Eight sturgeon aquaculture farms commit to protect sturgeons

Хайверът на международния пазар произхожда основно от ферми.

Eight companies – four in Bulgaria and four in Romania – have signed WWF’s Code of Conduct on sturgeon protection. This way they commit to comply with existing national, EU and international legislation, as well as with the best business practices. The code is a self-regulation tool that aims to improve the companies’ transparency and increase their reputation with customers, institutions and investors.

The document is not legally binding, but it is a first step to involving farms in WWF’s programme to protect sturgeons from poaching and illegal trade – among the main reasons for sturgeons being the most critically endangered species worldwide. WWF will be a point of contact for the companies if they need additional information on sturgeons.

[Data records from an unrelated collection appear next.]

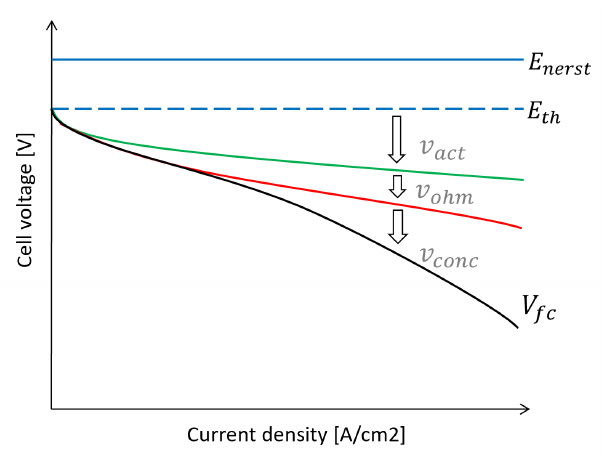
Figure 13. Fuel cell ideal Nerst voltage E nerst , thermodynamic open circuit voltage E th , polarisation curve with actual terminal voltage V fc and voltage drop due to activation V act , ohmic V ohm and concentration loss effects V conc dominant across different parts of the current density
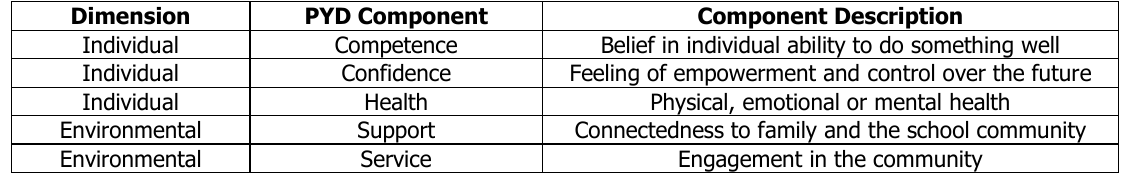
Conceptual framework for developing PYD measurement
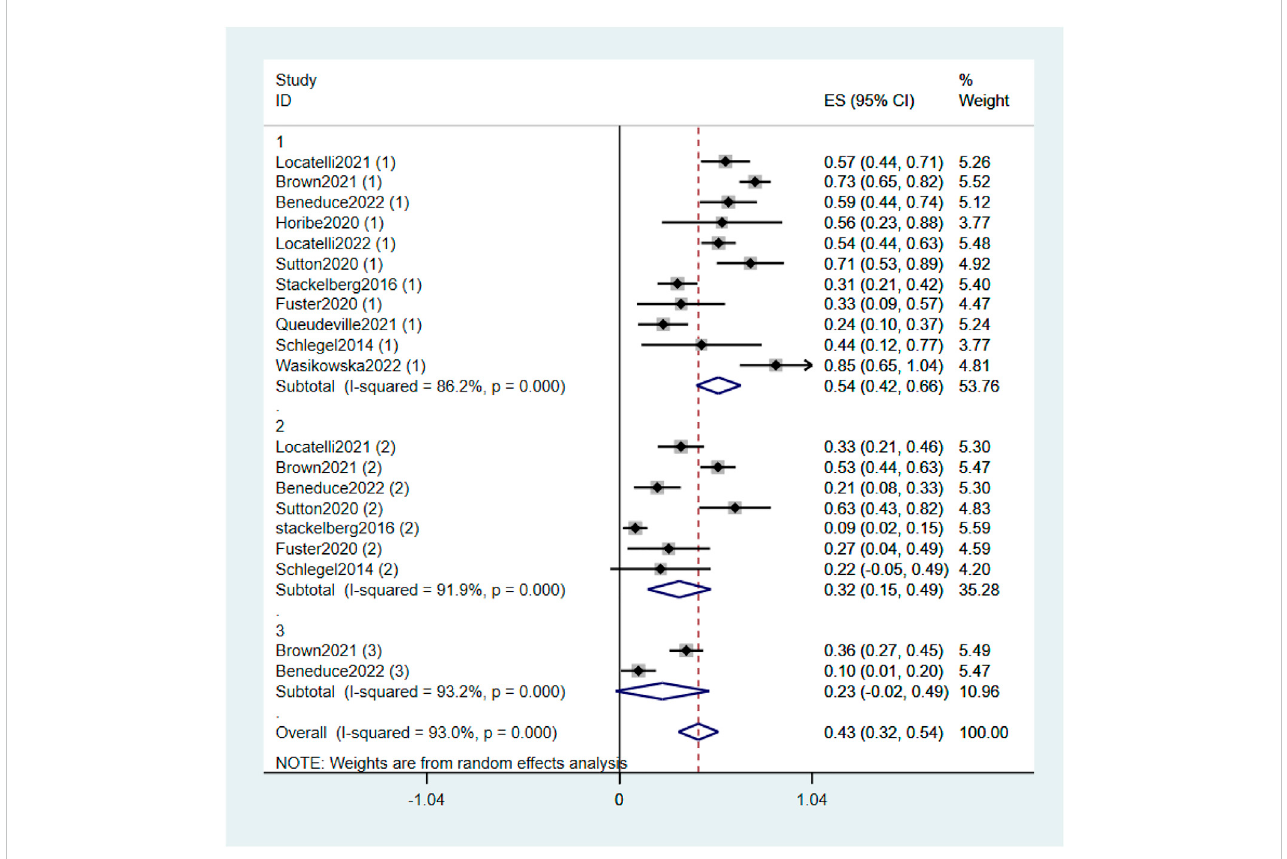
FIGURE 4 Forest plot of OS (single-arm studies). OS, overall survival; 95% CI, 95% con fi dence interval; ES: Effect Size; 1, 1-year; 2, 2-year; 3, 3-year. The size of the rectangle at the center of the horizontal bar is proportional to the weight of the given study. The diamond at the bottom indicates the pooled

Engaging Bulgarian and Romanian companies, institutions and civil society in sturgeon protection is critical for the survival of the species because the Lower Danube and the Black Sea are home to some of its last wild populations in the European Union.

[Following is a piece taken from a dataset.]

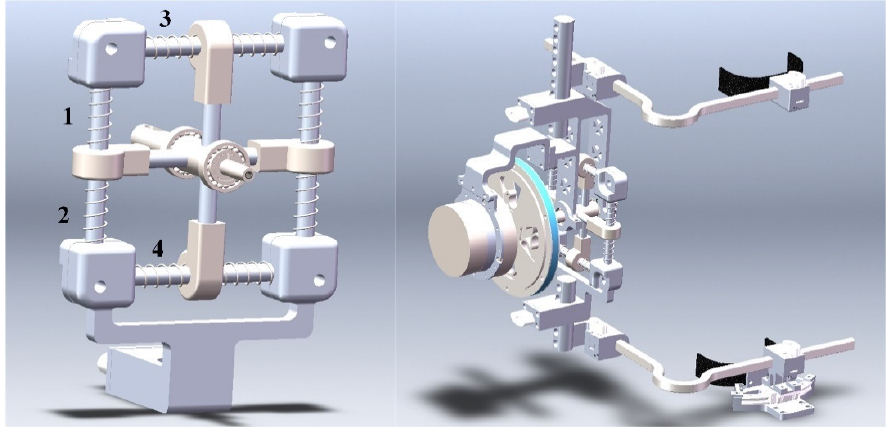
Figure 3. CAD model of the knee joint.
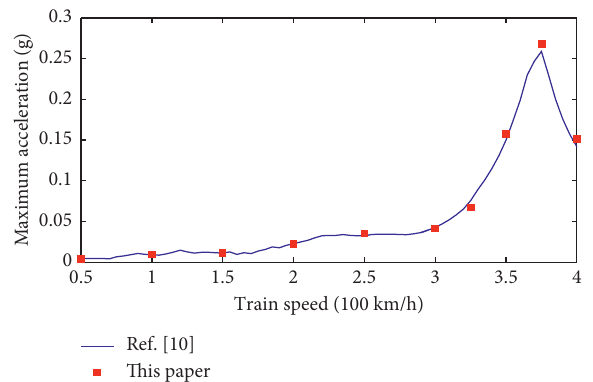
Figure 2: Comparisons of bridge acceleration versus train speed obtained from this model and from the study by Yang and Yau [10].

The commitment of aquaculture farms to sturgeon protection is particularly important because farms can satisfy the demand for caviar without putting a pressure on wild populations. Moreover, aquaculture companies have a business interest in preserving wild sturgeons because the long-term viability of their farms depends on the possibility to refresh the genetic pool of farmed sturgeons with wild populations.

At the moment, catching sturgeons is still prohibited in both countries. In Romania, exceptions can be made for scientific purposes and aquaculture breeders, but scientists and breeders make sure that each fish is handled and released back to their native waters without harm to it.

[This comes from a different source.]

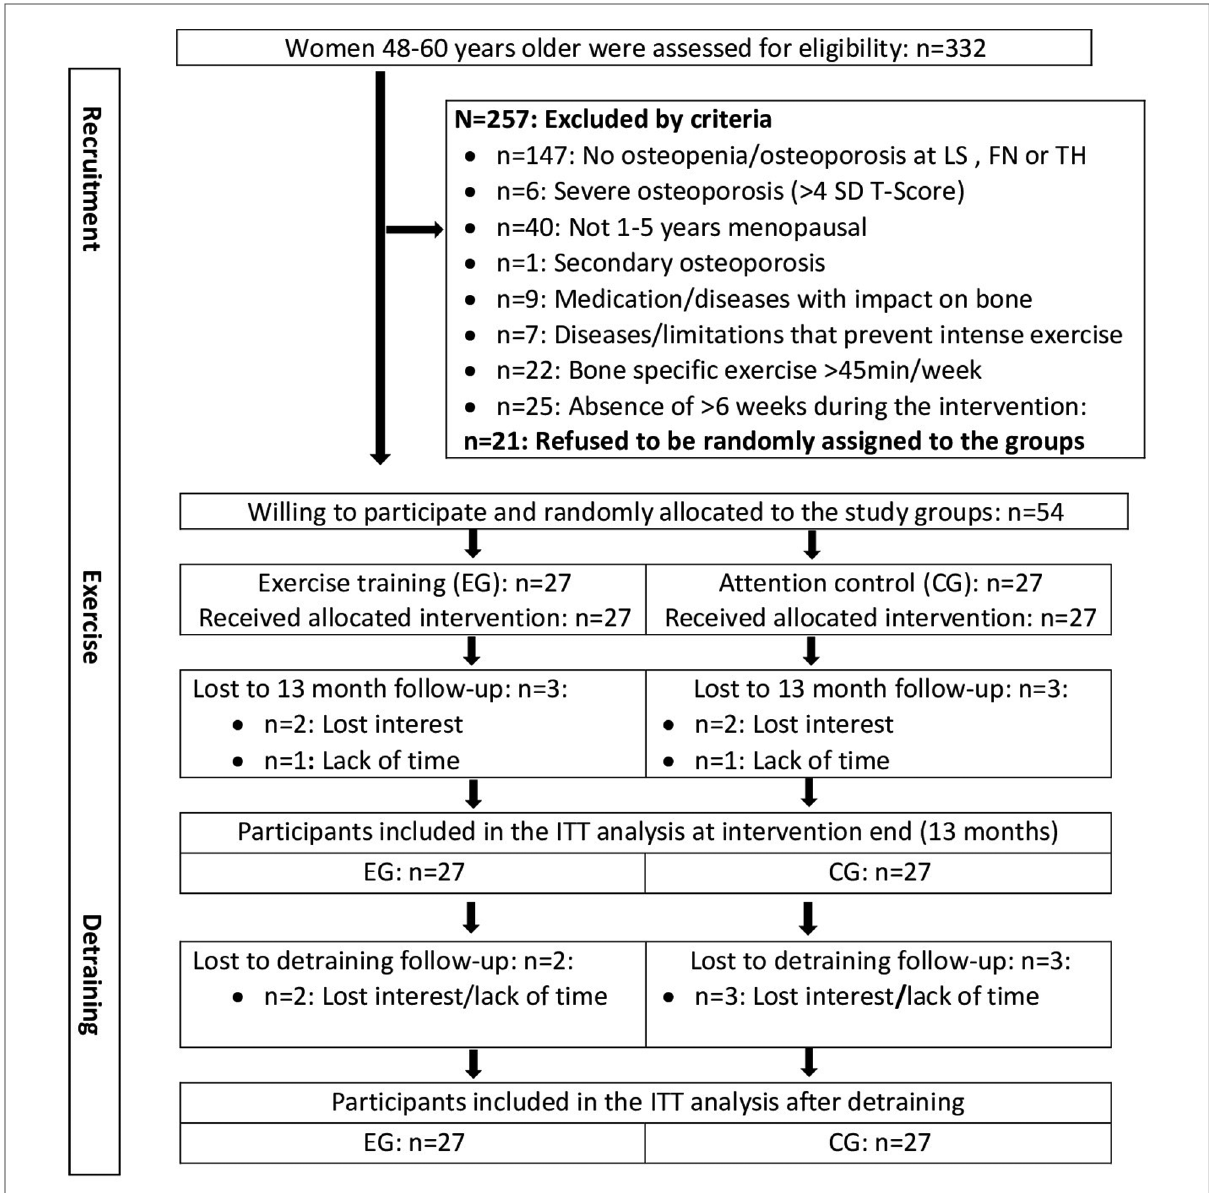
FIGURE 1 Flow chart of the study dedicated to participants with assessment of the MRS II questionnaire after intervention and detraining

One of the commitments the eight companies made to WWF by signing the Code of Conduct was to prevent the release of hybrid sturgeons in the wild, or sturgeons that do not originate from Danube. This is important in order to preserve the natural genetic makeup of Danube sturgeons.

Another important commitment the companies made was to inform their customers of the benefits of CITES labels that make caviar production traceable – from the egg back to the farm and the sturgeon female it came from. CITES labels are mandatory for caviar from all sturgeons. They identify the species and its origin – wild or farmed — as well as the country of origin, the year of production or repackaging and the farm it came from. By communicating this, companies will make consumers aware of the importance of labeling and the acute need for sturgeon conservation, while also gaining better credibility for being transparent.

Although important for EU wild fish populations, aquaculture production in the EU is still not sufficiently developed. The EU is a big consumer, but a poor producer of farmed fish –  it provides about 1.5% of global production. Also, only 24% of the fish consumed in the EU comes from aquaculture, while globally about half of all the fish we eat is farmed.